China’s biggest chipmaker SMIC is set to follow its staggering $6.6 billion share sale with a Shanghai market debut.

The move will provide SMIC with piles of cash to match TSMC and at the forefront of a Chinese government drive to develop an independent chip industry.

Its second-biggest shareholder, the state-backed China Integrated Circuit Industry Investor Fund, signed up as the largest strategic investor of the offering which, by Monday close, had attracted 566 times as much money from retail investors as shares available.

The move is an attempt to counter US attempts to shut down China’s technology companies by starving them of US technology.
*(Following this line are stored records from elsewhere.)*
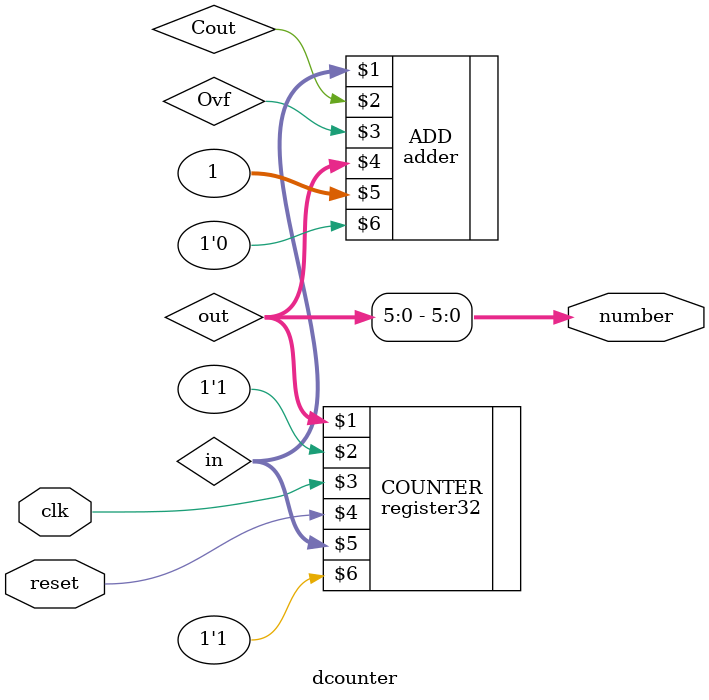
<source format=v>
module dcounter(number, clk, reset);
	input clk, reset;
	output [5:0] number;

	wire [31:0] in, out;
	wire Ovf, Cout;

	register32 COUNTER(out, 1'b1, clk, reset, in, 1'b1);

	adder ADD(in, Cout, Ovf, out, 1, 1'b0);

	assign number = out[5:0];

endmodule

</source>
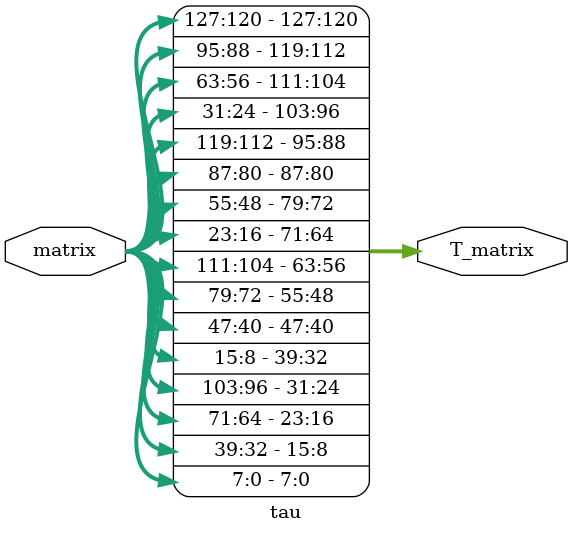
<source format=v>

module tau(
	input [127:0] matrix,
	output [127:0] T_matrix
);

assign T_matrix [127:120] = matrix[127:120];
assign T_matrix [119:112] = matrix[95:88];
assign T_matrix [111:104] = matrix[63:56];
assign T_matrix [103:96]  = matrix[31:24];
assign T_matrix [95:88]   = matrix[119:112];
assign T_matrix [87:80]   = matrix[87:80];
assign T_matrix [79:72]   = matrix[55:48];
assign T_matrix [71:64]   = matrix[23:16];
assign T_matrix [63:56]   = matrix[111:104];
assign T_matrix [55:48]   = matrix[79:72];
assign T_matrix [47:40]   = matrix[47:40];
assign T_matrix [39:32]   = matrix[15:8];
assign T_matrix [31:24]   = matrix[103:96];
assign T_matrix [23:16]   = matrix[71:64];
assign T_matrix [15:8] 	  = matrix[39:32];
assign T_matrix [7:0]     = matrix[7:0];

endmodule  //tau
</source>
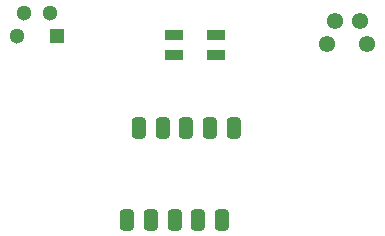
<source format=gbr>
%TF.GenerationSoftware,KiCad,Pcbnew,7.0.10*%
%TF.CreationDate,2024-12-20T17:15:43-05:00*%
%TF.ProjectId,accessory_peripheral,61636365-7373-46f7-9279-5f7065726970,rev?*%
%TF.SameCoordinates,Original*%
%TF.FileFunction,Soldermask,Top*%
%TF.FilePolarity,Negative*%
%FSLAX46Y46*%
G04 Gerber Fmt 4.6, Leading zero omitted, Abs format (unit mm)*
G04 Created by KiCad (PCBNEW 7.0.10) date 2024-12-20 17:15:43*
%MOMM*%
%LPD*%
G01*
G04 APERTURE LIST*
G04 Aperture macros list*
%AMRoundRect*
0 Rectangle with rounded corners*
0 $1 Rounding radius*
0 $2 $3 $4 $5 $6 $7 $8 $9 X,Y pos of 4 corners*
0 Add a 4 corners polygon primitive as box body*
4,1,4,$2,$3,$4,$5,$6,$7,$8,$9,$2,$3,0*
0 Add four circle primitives for the rounded corners*
1,1,$1+$1,$2,$3*
1,1,$1+$1,$4,$5*
1,1,$1+$1,$6,$7*
1,1,$1+$1,$8,$9*
0 Add four rect primitives between the rounded corners*
20,1,$1+$1,$2,$3,$4,$5,0*
20,1,$1+$1,$4,$5,$6,$7,0*
20,1,$1+$1,$6,$7,$8,$9,0*
20,1,$1+$1,$8,$9,$2,$3,0*%
G04 Aperture macros list end*
%ADD10R,1.600000X0.850000*%
%ADD11C,1.381000*%
%ADD12R,1.300000X1.300000*%
%ADD13C,1.300000*%
%ADD14RoundRect,0.300000X0.300000X-0.600000X0.300000X0.600000X-0.300000X0.600000X-0.300000X-0.600000X0*%
G04 APERTURE END LIST*
D10*
%TO.C,J4*%
X58448000Y-42305000D03*
X58448000Y-44055000D03*
X61948000Y-44055000D03*
X61948000Y-42305000D03*
%TD*%
D11*
%TO.C,J3*%
X71393000Y-43098000D03*
X72018000Y-41148000D03*
X74793000Y-43098000D03*
X74168000Y-41148000D03*
%TD*%
D12*
%TO.C,J2*%
X48514000Y-42418000D03*
D13*
X47889000Y-40468000D03*
X45114000Y-42418000D03*
X45739000Y-40468000D03*
%TD*%
D14*
%TO.C,J1*%
X54464300Y-57976600D03*
X56464300Y-57976600D03*
X58464300Y-57976600D03*
X60464300Y-57976600D03*
X62464300Y-57976600D03*
X55464300Y-50176600D03*
X57464300Y-50176600D03*
X59464300Y-50176600D03*
X61464300Y-50176600D03*
X63464300Y-50176600D03*
%TD*%
M02*

</source>
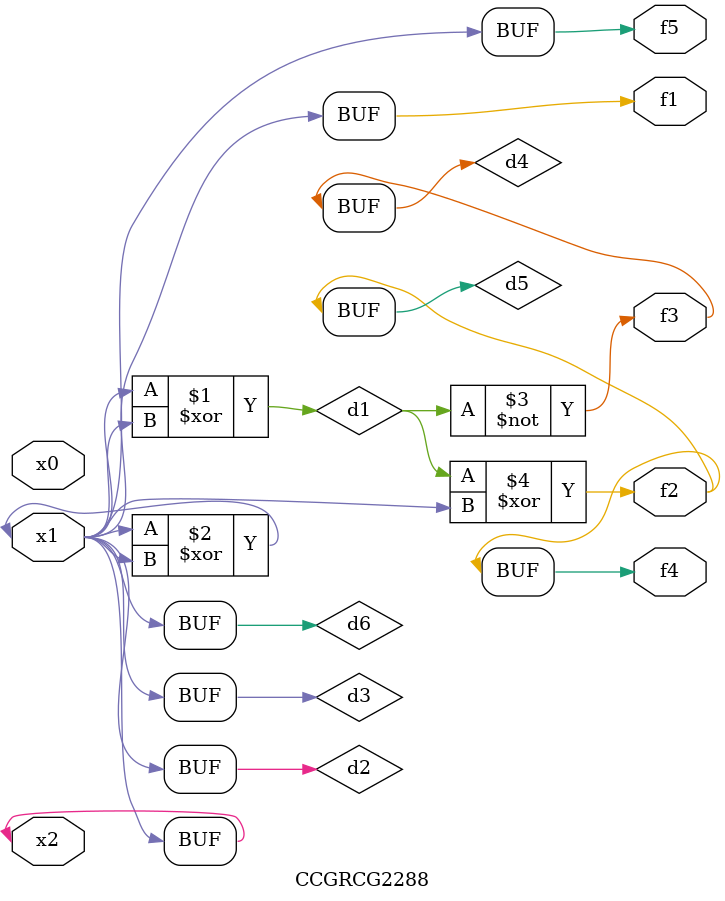
<source format=v>
module CCGRCG2288(
	input x0, x1, x2,
	output f1, f2, f3, f4, f5
);

	wire d1, d2, d3, d4, d5, d6;

	xor (d1, x1, x2);
	buf (d2, x1, x2);
	xor (d3, x1, x2);
	nor (d4, d1);
	xor (d5, d1, d2);
	buf (d6, d2, d3);
	assign f1 = d6;
	assign f2 = d5;
	assign f3 = d4;
	assign f4 = d5;
	assign f5 = d6;
endmodule

</source>
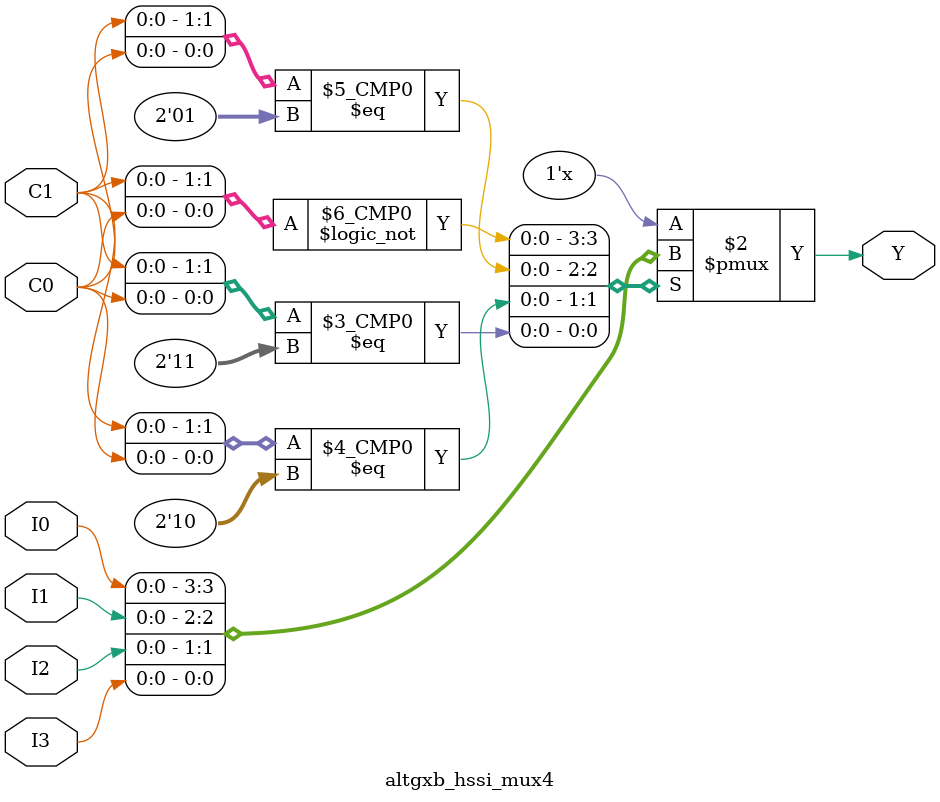
<source format=v>
module altgxb_hssi_mux4(Y,I0,I1,I2,I3,C0,C1); 
  input I0,I1,I2,I3,C0,C1; 
  output Y; 
  reg   Y; 
  always@(I0 or I1 or I2 or I3 or C0 or C1) begin 
      case ({C1,C0})  
          2'b00 : Y = I0 ; 
          2'b01 : Y = I1 ; 
          2'b10 : Y = I2 ; 
          2'b11 : Y = I3 ; 
      endcase 
  end 
endmodule
</source>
However experts have warned that even if SMIC acquired technology in its race to catch TSMC the 20-year-old firm lacks the intellectual property and process know-how to win top customers for at least a decade, experts said.

Its capital spending could more than double this year from last at $4.7 billion, S&P Global analysts estimated - just a third of TSMC’s forecast spend.

Of the $6.6 billion proceeds, SMIC plans to spend 40 per cent building a plant making 12-inch silicon wafers to produce chips with 14 and 7 nanometre technology. That would make it capable of taking high-end chip orders from the likes of Nvidia, Qualcomm and Huawei chip unit HiSilicon.

Of immediate risk are U.S. restrictions on firms using U.S. technology and markets that do business with Huawei.

SMIC earns up to 20 per cent of sales from HiSilicon, showed Bernstein Research data. It relies on equipment from Applied Materials, LAM Research, KLA, ASML and others in the United States or allied countries for which there is no Chinese substitute.